▶ **Work order A**
List every four-digit year that appears in the passage on the Blankney Estate's history.
▶ **Work order B**
Set down the Blankney Estate passage word for word, taking everything from "In the 15th" down to "of the period.".

▶ **Exercise passage**
■ ■ ■ ■ ■

In the 15th century the estate passed through marriage to the Lovels of Titchmarsh. After the Battle of Stoke Field in 1487, all the estates of the Lovels were confiscated by Henry VII for the crown, and the Blankney Estate was then bought by the Thorold family. It was the Thorolds who did much to embellish the house with carved panelling of the period.

During the reign of Charles I, again through marriage it passed into the hands of Sir William Widdrington who was created Baron Widdrington of Blankney in 1643. Lord Widdrington's great-grandson, William Widdrington, 4th Baron Widdrington had the indiscretion to take part in the Jacobite rising of 1715. He was captured at Preston, convicted of high treason and his lands were confiscated in the following year.

In 1719 Thomas Chaplin, a prominent Lincolnshire landowner, purchased the land from the Crown Commissioners for Confiscated Land, and it was to remain in the family for over two centuries. The estate owes its appearance largely to the influence of the Chaplins and their care of the land. The last Chaplin, Henry, led an extravagant lifestyle and had political ambitions; this lifestyle coupled to the falling revenues from farms led him ever into debt until finally in 1892, the estate passed to the principal mortgagee William Denison, 1st Earl of Londesborough.

■ ■ ■ ■ ■

▶ **Record extracts**

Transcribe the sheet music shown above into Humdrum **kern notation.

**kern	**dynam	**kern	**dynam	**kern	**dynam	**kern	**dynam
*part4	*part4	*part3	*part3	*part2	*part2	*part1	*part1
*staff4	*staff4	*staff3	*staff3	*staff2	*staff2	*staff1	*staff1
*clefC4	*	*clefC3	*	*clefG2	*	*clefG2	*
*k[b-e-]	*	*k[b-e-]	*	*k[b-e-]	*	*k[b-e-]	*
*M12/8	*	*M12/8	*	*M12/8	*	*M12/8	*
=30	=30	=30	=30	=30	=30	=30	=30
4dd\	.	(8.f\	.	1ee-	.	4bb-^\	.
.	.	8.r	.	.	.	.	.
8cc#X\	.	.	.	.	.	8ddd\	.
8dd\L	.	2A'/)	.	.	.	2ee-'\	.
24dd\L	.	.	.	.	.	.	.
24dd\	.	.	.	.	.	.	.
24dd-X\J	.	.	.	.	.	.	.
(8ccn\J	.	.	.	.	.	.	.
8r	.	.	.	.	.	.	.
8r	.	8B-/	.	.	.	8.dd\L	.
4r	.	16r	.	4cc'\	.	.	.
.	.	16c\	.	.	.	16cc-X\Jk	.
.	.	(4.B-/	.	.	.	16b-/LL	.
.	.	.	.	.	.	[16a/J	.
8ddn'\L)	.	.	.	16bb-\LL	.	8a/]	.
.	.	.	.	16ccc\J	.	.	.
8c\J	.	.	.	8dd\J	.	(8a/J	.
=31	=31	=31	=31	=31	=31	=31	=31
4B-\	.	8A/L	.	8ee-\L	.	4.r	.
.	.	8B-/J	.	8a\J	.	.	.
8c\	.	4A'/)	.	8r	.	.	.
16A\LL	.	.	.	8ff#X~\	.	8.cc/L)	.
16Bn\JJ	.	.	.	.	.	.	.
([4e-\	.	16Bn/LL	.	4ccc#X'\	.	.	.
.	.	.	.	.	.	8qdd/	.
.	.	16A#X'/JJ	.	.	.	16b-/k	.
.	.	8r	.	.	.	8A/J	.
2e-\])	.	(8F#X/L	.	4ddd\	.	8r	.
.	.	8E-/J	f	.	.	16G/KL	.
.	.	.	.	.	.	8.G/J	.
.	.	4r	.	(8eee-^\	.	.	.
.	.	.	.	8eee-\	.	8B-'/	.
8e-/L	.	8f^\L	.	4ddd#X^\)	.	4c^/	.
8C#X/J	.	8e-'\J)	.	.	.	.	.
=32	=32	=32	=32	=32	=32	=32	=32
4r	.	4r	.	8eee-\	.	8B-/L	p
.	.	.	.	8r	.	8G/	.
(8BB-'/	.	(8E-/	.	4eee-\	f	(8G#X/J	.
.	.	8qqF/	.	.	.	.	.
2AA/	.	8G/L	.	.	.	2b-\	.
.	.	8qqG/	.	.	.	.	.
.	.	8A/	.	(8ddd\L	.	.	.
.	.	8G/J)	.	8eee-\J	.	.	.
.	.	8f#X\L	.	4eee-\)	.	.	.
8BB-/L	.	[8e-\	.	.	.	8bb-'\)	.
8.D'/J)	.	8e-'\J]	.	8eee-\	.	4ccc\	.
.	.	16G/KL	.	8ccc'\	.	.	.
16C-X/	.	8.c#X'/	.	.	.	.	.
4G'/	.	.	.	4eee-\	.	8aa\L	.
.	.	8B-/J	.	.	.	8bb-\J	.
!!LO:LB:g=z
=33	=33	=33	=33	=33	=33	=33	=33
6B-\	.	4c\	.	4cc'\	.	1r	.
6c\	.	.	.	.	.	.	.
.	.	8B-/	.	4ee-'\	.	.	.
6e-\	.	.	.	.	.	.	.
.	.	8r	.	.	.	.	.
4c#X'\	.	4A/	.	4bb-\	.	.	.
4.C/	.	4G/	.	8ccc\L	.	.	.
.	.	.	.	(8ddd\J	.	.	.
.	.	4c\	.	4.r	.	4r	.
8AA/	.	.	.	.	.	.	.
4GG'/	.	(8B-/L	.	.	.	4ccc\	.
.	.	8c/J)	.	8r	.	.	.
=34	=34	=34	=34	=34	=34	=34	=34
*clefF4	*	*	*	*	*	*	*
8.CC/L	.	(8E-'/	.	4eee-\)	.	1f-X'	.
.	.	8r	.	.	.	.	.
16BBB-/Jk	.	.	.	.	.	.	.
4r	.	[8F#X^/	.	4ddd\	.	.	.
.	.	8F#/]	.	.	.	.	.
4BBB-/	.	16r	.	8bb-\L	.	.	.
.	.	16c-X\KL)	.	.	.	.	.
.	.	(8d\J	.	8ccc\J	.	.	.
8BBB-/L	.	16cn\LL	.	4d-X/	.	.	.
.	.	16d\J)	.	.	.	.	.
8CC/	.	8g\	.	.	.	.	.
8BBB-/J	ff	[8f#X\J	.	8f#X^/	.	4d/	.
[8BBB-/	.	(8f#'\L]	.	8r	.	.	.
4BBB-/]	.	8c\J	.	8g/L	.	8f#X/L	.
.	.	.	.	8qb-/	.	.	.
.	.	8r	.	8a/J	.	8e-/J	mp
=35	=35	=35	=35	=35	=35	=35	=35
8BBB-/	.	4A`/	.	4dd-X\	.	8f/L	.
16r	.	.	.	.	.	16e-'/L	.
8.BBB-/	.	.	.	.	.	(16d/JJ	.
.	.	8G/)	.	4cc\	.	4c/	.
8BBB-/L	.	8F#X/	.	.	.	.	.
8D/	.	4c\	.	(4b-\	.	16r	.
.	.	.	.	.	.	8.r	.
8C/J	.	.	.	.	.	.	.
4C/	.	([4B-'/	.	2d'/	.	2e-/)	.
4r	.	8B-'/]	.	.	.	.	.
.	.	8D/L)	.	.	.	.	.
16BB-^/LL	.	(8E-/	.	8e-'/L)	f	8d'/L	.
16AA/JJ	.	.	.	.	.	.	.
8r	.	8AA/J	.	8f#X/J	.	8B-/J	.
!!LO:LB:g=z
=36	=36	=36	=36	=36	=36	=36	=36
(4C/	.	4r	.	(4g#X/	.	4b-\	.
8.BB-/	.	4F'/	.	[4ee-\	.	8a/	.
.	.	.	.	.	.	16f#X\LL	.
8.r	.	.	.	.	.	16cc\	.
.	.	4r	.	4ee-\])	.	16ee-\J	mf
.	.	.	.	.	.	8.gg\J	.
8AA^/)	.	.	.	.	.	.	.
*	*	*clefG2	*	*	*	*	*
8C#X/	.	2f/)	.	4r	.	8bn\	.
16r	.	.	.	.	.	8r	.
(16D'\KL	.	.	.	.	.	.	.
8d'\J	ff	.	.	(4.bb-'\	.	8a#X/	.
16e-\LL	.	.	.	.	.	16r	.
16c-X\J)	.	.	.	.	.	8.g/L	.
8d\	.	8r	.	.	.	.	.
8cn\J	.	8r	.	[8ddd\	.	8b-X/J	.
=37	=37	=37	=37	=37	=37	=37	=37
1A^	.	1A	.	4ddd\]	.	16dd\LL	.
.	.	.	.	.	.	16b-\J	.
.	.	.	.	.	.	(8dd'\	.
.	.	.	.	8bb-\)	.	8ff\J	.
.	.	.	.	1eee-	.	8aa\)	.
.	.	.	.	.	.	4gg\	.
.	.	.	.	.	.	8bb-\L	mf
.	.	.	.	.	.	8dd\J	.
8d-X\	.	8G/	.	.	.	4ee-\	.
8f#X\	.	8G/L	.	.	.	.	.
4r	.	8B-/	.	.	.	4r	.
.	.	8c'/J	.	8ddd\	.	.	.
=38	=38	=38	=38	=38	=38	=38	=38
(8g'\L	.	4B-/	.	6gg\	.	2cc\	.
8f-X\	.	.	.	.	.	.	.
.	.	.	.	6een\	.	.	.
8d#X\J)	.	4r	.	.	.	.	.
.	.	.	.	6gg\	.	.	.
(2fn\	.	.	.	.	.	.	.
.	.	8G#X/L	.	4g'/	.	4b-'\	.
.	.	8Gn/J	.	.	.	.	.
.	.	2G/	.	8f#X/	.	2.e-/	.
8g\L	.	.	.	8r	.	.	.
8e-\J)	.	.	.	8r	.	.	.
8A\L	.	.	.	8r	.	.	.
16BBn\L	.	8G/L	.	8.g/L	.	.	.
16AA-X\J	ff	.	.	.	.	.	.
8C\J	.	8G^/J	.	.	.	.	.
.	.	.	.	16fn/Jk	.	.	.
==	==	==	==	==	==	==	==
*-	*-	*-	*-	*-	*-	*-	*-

■ ■ ■ ■ ■

▶ **Written response A**
1487, 1643, 1715, 1719, 1892

▶ **Written response B**
In the 15th century the estate passed through marriage to the Lovels of Titchmarsh. After the Battle of Stoke Field in 1487, all the estates of the Lovels were confiscated by Henry VII for the crown, and the Blankney Estate was then bought by the Thorold family. It was the Thorolds who did much to embellish the house with carved panelling of the period.